━━━━━ Passage ━━━━━

I actually already had the elements to solve it somewhere else in my code. As BLUEPIXY's solution hinted, I am using scatter/gather operations, which I had already implemented for layout transformation.
This solution basically rebuilds the original (x,y)
index of the given element in the matrix, applies the index offset and translates the result back to the transformed layout. It splits the square in 2 triangles and adjust the computation depending on which triangle it belongs to.
It is an almost entirely algebraic transformation: it uses no loop and no table lookup, has a small memory footprint and little branching. The code can probably be optimized further.
Here is the draft of the code:
#include <stdio.h>
#include <math.h>
// size of the matrix
#define SIZE 4
// triangle number of X
#define TRIG(X) (((X) * ((X) + 1)) >> 1)
// triangle root of X
#define TRIROOT(X) ((int)(sqrt(8*(X)+1)-1)>>1);
// return the index of a neighbor given an offset
int getNGonalNeighbor(const size_t index,
const int x_offset,
const int y_offset){
// compute largest upper triangle index
const size_t upper_triangle = TRIG(SIZE);
// position of the actual element of index
unsigned int x = 0,y = 0;
// adjust the index depending of upper/lower triangle.
const size_t adjusted_index = index < upper_triangle ?

━━━━━

Goal 1 -
For each statement below, state whether it agrees with the passage on matrix neighbor indices, answering yes or no and quoting the deciding words of the passage. (a) The solution relies on table lookups. (b) The solution divides the square into two triangles. (c) The scatter/gather operations were written specifically for this problem.
Goal 2 -
Print verbatim all of the rows matching points across views, with their pose and dot lines, and omit the pictures.
The passage on matrix neighbor indices and the rows have no connection to each other.

━━━━━ Data shown ━━━━━

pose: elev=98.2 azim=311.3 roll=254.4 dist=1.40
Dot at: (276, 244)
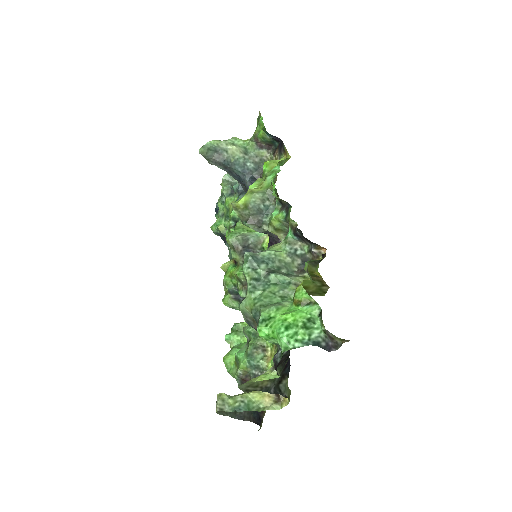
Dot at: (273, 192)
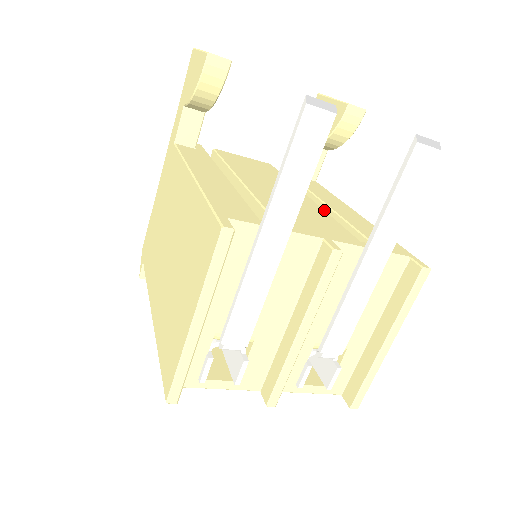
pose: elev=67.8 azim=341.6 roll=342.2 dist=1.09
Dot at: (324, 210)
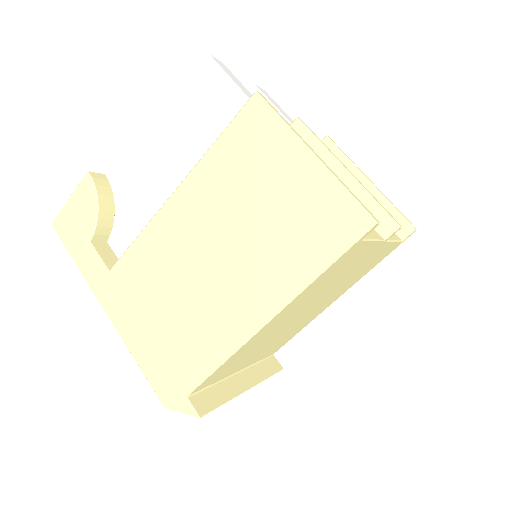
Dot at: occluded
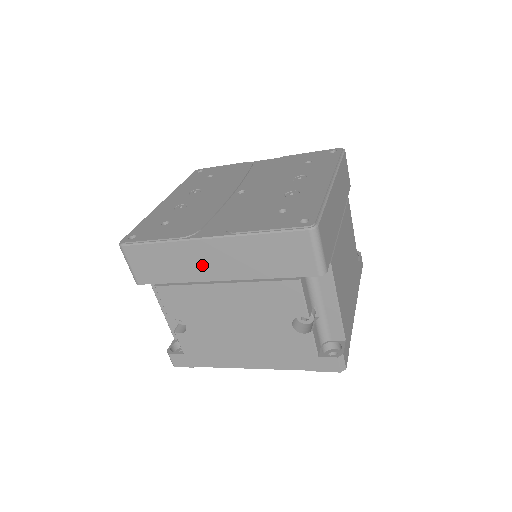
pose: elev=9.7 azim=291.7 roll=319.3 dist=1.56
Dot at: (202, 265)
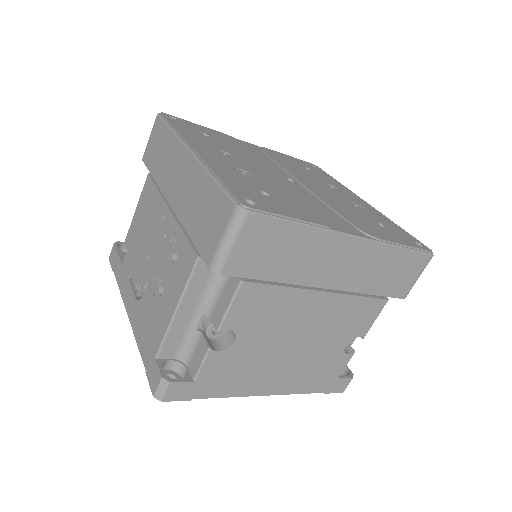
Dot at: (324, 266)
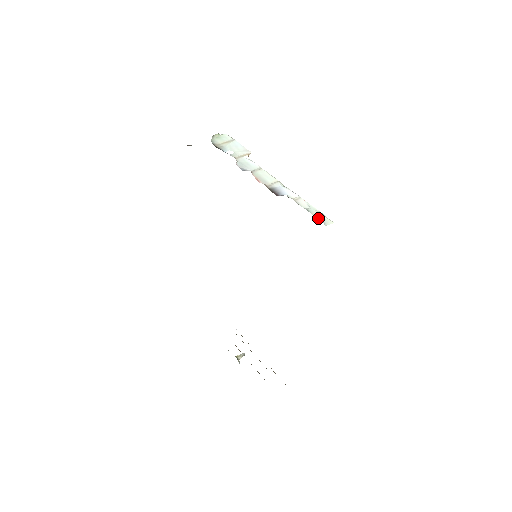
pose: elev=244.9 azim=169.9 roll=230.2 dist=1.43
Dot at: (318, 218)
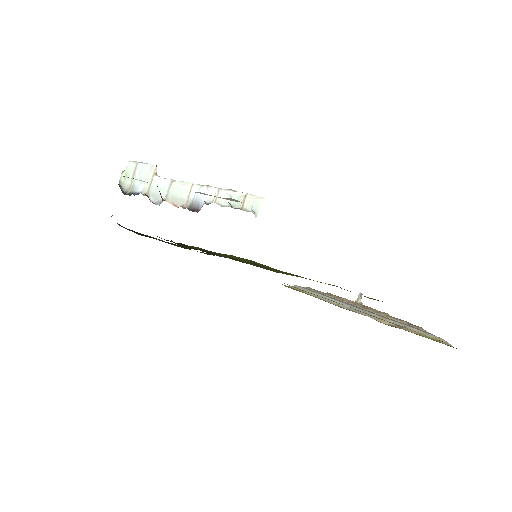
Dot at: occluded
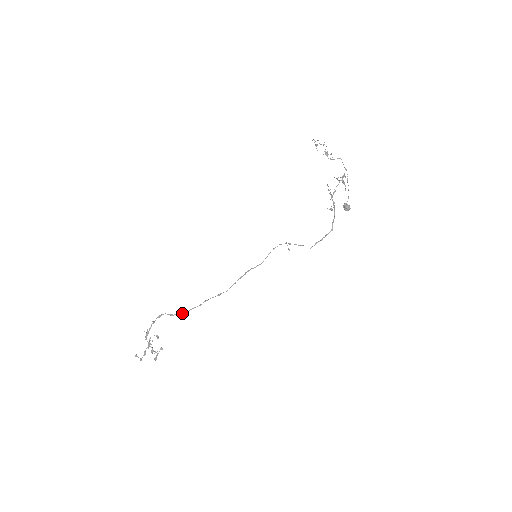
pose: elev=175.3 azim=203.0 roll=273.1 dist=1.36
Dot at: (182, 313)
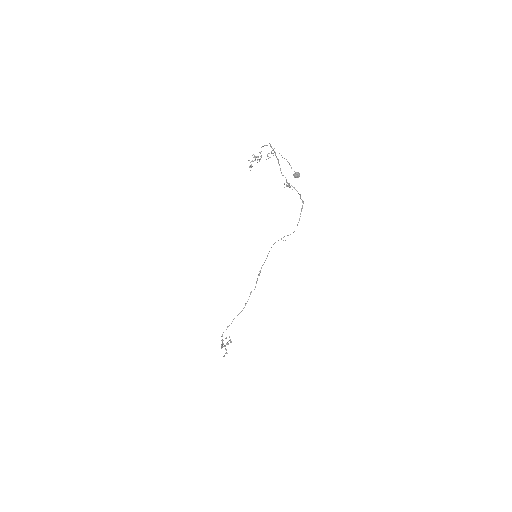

━━━━━

Written solution 1 -
(a) No: "it uses no loop and no table lookup"
(b) Yes: "It splits the square in 2 triangles"
(c) No: "which I had already implemented for layout transformation"

Written solution 2 -
pose: elev=98.2 azim=311.3 roll=254.4 dist=1.40
Dot at: (276, 244)
Dot at: (273, 192)
pose: elev=67.8 azim=341.6 roll=342.2 dist=1.09
Dot at: (324, 210)
Dot at: occluded
pose: elev=9.7 azim=291.7 roll=319.3 dist=1.56
Dot at: (202, 265)
Dot at: (324, 266)
pose: elev=244.9 azim=169.9 roll=230.2 dist=1.43
Dot at: (318, 218)
Dot at: occluded
pose: elev=175.3 azim=203.0 roll=273.1 dist=1.36
Dot at: (182, 313)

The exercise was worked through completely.